PARALLEL ADAPTIVE MESH REFINEMENT

Marsha Berger, Courant Institute; Daniel Quinlan, Jeffrey Saltzman, Los Alamos National Laboratory


Many solutions of the equations of computational physics are approximated using finite difference methods, which use lattices of data to cover a domain of interest. The data on these lattices are advanced using a discretization that approximates the partial differential equations. As the lattices become finer, the data agrees more closely with the original differential equation on the continuum domain.

Solutions are rarely uniform in either time or space. Adaptive computations accelerate the convergence process by dynamically adding and removing local refinements in the lattice as needed. There are tradeoffs between adaptive methods and uniform techniques. Uniform methods work very well on parallel machines evenly distributing computation and the necessary communication. Adaptive computations may converge more quickly with fewer lattice points but the cost on parallel machinery is possible nonuniformity in both computation and communication stemming from interpolation and data management.

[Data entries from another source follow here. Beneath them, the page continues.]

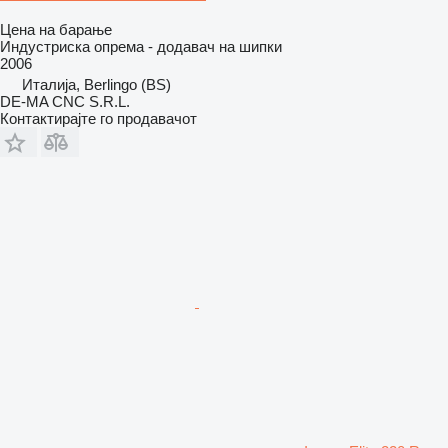
Цена на барање
Индустриска опрема - додавач на шипки
2006
Италија, Berlingo (BS)
DE-MA CNC S.R.L.
Контактирајте го продавачот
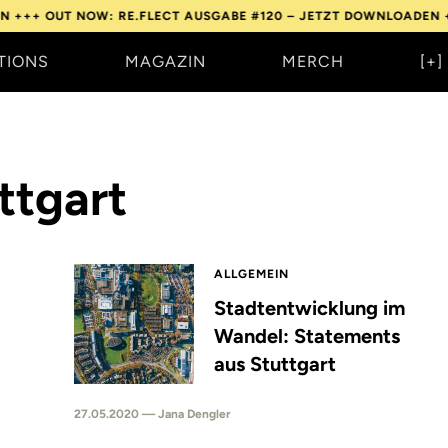
++
OUT NOW: RE.FLECT AUSGABE #120 – JETZT DOWNLOADEN +++
TIONS
MAGAZIN
MERCH
[+]
ttgart
ALLGEMEIN
Stadtentwicklung im
Wandel: Statements
aus Stuttgart
27.05.2020 — Jana Dengler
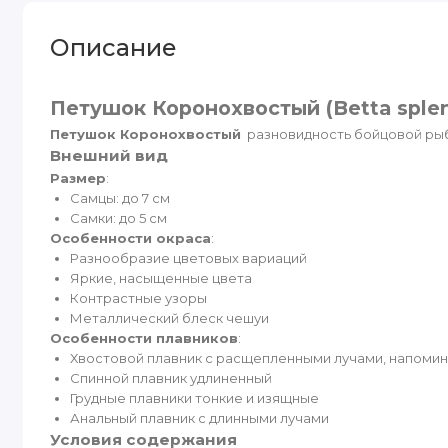
Описание
Петушок Коронохвостый (Betta splen
Петушок Коронохвостый
разновидность бойцовой рыбк
Внешний вид
Размер
:
Самцы: до 7 см
Самки: до 5 см
Особенности окраса
:
Разнообразие цветовых вариаций
Яркие, насыщенные цвета
Контрастные узоры
Металлический блеск чешуи
Особенности плавников
:
Хвостовой плавник с расщепленными лучами, напоми
Спинной плавник удлиненный
Грудные плавники тонкие и изящные
Анальный плавник с длинными лучами
Условия содержания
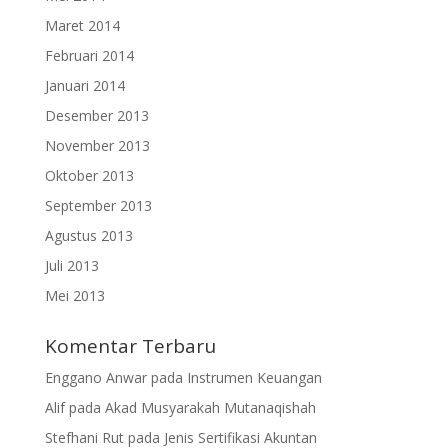
Maret 2014
Februari 2014
Januari 2014
Desember 2013
November 2013
Oktober 2013
September 2013
Agustus 2013
Juli 2013
Mei 2013
Komentar Terbaru
Enggano Anwar
pada
Instrumen Keuangan
Alif
pada
Akad Musyarakah Mutanaqishah
Stefhani Rut
pada
Jenis Sertifikasi Akuntan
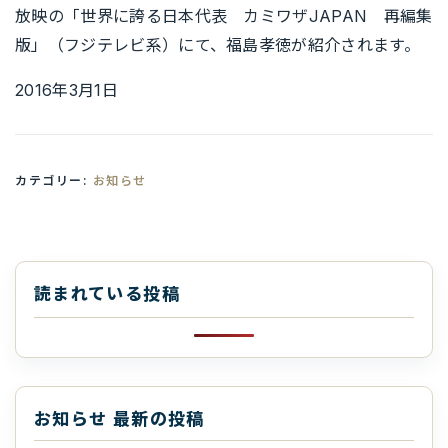
放映の「世界に誇る日本代表 カミワザJAPAN 再編集
版」（フジテレビ系）にて、福島孝徳が紹介されます。
2016年3月1日
カテゴリー:
お知らせ
読まれている投稿
お知らせ 最新の投稿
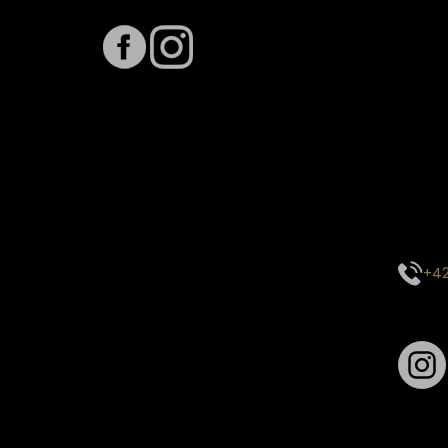
Term
Předpo
Termín
vytíže
stavu 
inform
E-mai
objed
Kontak
centr
+42
Sledu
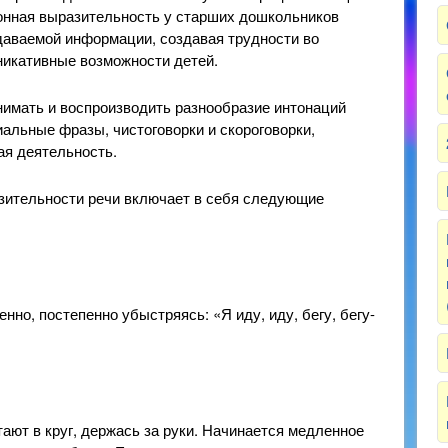
онная выразительность у старших дошкольников
даваемой информации, создавая трудности во
никативные возможности детей.
нимать и воспроизводить разнообразие интонаций
альные фразы, чистоговорки и скороговорки,
ая деятельность.
зительности речи включает в себя следующие
но, постепенно убыстряясь: «Я иду, иду, бегу, бегу-
ают в круг, держась за руки. Начинается медленное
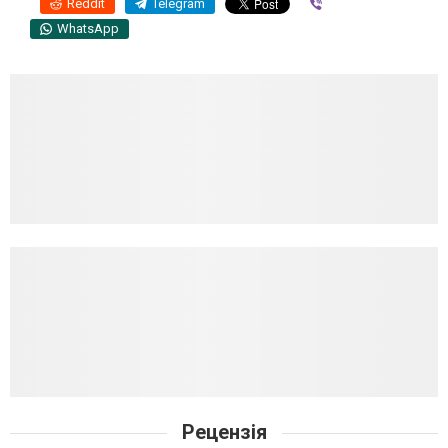
Reddit
Telegram
Viber
WhatsApp
Рецензія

To make adaptive methods useful on parallel machines, this group has developed an algorithm using fixed- sized patches and nonstandard data layouts. The end result is that no router communication takes place when patches at the finest level exchange data. All communication between adjacent levels is local. The algorithm is implemented for two- and three-dimensional computations on the Thinking Machines CM-5. The algorithm can be applied to systems of hyperbolic conservation laws and is instantiated with the equations of compressible fluid dynamics. The implementation is 80% efficient in the sense that most of the time is spent in the uniform patch integrator that is called as a subroutine.

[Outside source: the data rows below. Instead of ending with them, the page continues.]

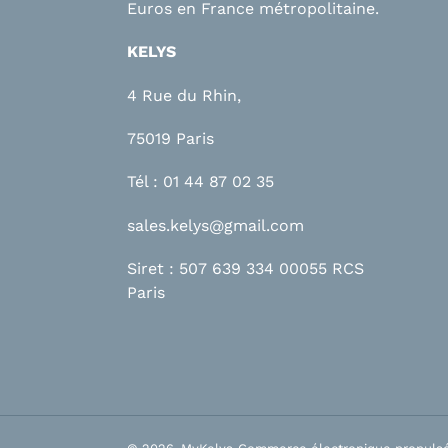
Euros en France métropolitaine.
KELYS
4 Rue du Rhin,
75019 Paris
Tél : 01 44 87 02 35
sales.kelys@gmail.com
Siret : 507 639 334 00055 RCS
Paris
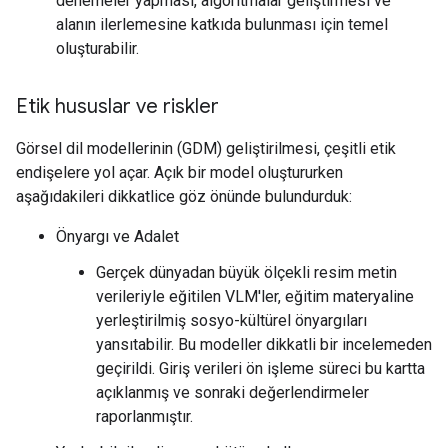
denemeler yapması, algoritmalar geliştirmesi ve
alanın ilerlemesine katkıda bulunması için temel
oluşturabilir.
Etik hususlar ve riskler
Görsel dil modellerinin (GDM) geliştirilmesi, çeşitli etik
endişelere yol açar. Açık bir model oluştururken
aşağıdakileri dikkatlice göz önünde bulundurduk:
Önyargı ve Adalet
Gerçek dünyadan büyük ölçekli resim metin
verileriyle eğitilen VLM'ler, eğitim materyaline
yerleştirilmiş sosyo-kültürel önyargıları
yansıtabilir. Bu modeller dikkatli bir incelemeden
geçirildi. Giriş verileri ön işleme süreci bu kartta
açıklanmış ve sonraki değerlendirmeler
raporlanmıştır.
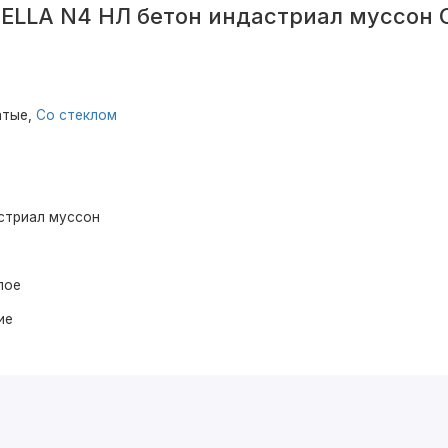
ELLA N4 НЛ бетон индастриал муссон С
атые,
Со стеклом
стриал муссон
лое
ие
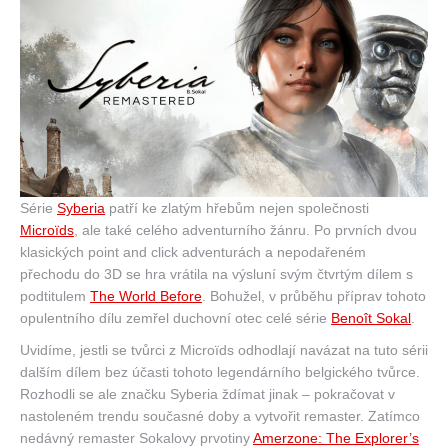
Série
Syberia
patří ke zlatým hřebům nejen společnosti
Microïds
, ale také celého adventurního žánru. Po prvních dvou
klasických point and click adventurách a nepodařeném
přechodu do 3D se hra vrátila na výsluní svým čtvrtým dílem s
podtitulem
The World Before
. Bohužel, v průběhu příprav tohoto
opulentního dílu zemřel duchovní otec celé série
Benoît Sokal
.
Uvidíme, jestli se tvůrci z Microïds odhodlají navázat na tuto sérii
dalším dílem bez účasti tohoto legendárního belgického tvůrce.
Rozhodli se ale značku Syberia ždímat jinak – pokračovat v
nastoleném trendu současné doby a vytvořit remaster. Zatímco
nedávný remaster Sokalovy prvotiny
Amerzone: The Explorer’s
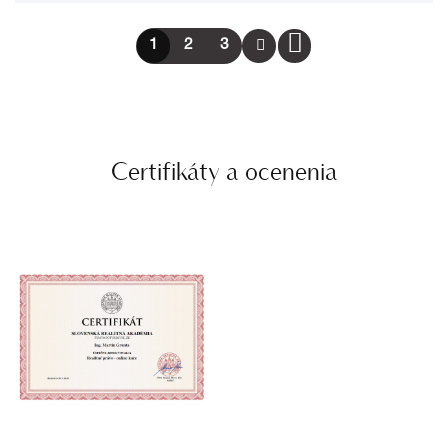
1
2
3
Certifikáty a ocenenia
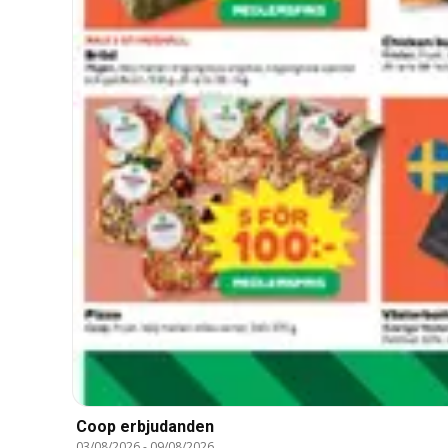
Coop erbjudanden
03/08/2026
-
09/08/2026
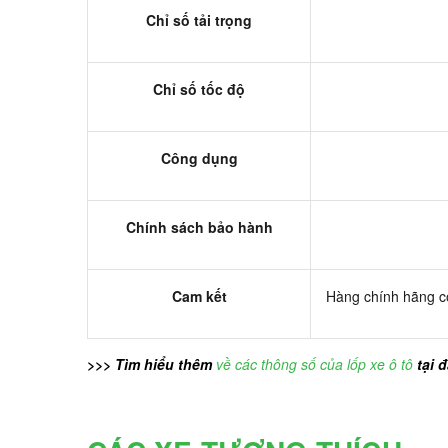
Chỉ số tải trọng
Chỉ số tốc độ
Công dụng
Chính sách bảo hành
Cam kết
Hàng chính hãng có
>>> Tìm hiểu thêm
về các thông số của lốp xe ô tô
tại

Future work is divided into two areas. As data parallel languages grow in sophistication, the algorithm can be optimized further by simultaneously integrating multiple patches. Additionally, interpolation can also be done in parallel. The group has planned to move the method to other programming environments. This list of environments is headed by a C++ array class based parallel library with an underlying message passing architecture.